**Exercise details:** Please count how many lines of the data include the word "bridge". Give only that number in reply.

[Saved data entries]

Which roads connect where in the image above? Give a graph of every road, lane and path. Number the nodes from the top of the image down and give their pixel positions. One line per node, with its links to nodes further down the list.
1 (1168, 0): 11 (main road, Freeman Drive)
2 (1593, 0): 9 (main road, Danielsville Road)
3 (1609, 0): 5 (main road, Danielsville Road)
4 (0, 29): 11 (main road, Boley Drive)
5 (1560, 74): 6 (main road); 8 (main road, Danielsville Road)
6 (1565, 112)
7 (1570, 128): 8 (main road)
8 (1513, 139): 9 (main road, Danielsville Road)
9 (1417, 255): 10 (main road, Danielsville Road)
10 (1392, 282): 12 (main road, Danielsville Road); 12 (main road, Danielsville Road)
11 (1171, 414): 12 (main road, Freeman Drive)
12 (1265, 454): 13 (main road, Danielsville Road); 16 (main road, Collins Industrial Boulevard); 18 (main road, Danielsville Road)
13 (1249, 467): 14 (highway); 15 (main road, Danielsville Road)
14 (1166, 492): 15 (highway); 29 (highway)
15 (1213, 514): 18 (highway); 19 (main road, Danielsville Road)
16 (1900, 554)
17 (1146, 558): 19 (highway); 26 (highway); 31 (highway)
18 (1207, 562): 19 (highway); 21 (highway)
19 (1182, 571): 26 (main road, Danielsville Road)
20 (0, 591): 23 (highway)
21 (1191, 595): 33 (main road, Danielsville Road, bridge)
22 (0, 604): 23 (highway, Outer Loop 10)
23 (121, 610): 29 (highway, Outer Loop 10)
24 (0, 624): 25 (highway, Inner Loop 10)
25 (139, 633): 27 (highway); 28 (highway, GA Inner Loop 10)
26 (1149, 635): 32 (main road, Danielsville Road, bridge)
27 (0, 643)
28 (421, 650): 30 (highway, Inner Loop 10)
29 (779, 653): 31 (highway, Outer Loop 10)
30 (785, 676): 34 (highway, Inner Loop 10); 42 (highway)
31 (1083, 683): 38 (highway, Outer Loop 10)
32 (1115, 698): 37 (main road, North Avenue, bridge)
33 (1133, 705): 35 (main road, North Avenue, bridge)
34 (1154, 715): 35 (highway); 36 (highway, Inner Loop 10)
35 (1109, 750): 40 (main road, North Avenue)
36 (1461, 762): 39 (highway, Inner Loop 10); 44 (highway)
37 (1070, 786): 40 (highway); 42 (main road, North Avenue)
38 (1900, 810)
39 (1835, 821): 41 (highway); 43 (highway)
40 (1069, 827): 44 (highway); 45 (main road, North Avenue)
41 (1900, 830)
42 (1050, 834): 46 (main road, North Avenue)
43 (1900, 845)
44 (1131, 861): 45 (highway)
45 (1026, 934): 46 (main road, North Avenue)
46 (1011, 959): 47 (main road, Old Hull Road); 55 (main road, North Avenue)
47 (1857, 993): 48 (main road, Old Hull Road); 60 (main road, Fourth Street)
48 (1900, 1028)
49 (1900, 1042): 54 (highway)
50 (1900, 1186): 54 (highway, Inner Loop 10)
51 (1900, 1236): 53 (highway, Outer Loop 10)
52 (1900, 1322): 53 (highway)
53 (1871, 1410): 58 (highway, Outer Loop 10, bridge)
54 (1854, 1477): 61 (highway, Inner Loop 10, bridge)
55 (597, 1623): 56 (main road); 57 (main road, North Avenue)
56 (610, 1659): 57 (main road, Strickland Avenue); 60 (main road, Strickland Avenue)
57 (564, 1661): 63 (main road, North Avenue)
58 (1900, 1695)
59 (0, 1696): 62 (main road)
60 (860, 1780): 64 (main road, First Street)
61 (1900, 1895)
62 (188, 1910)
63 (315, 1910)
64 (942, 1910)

**Answer to the exercise:** 6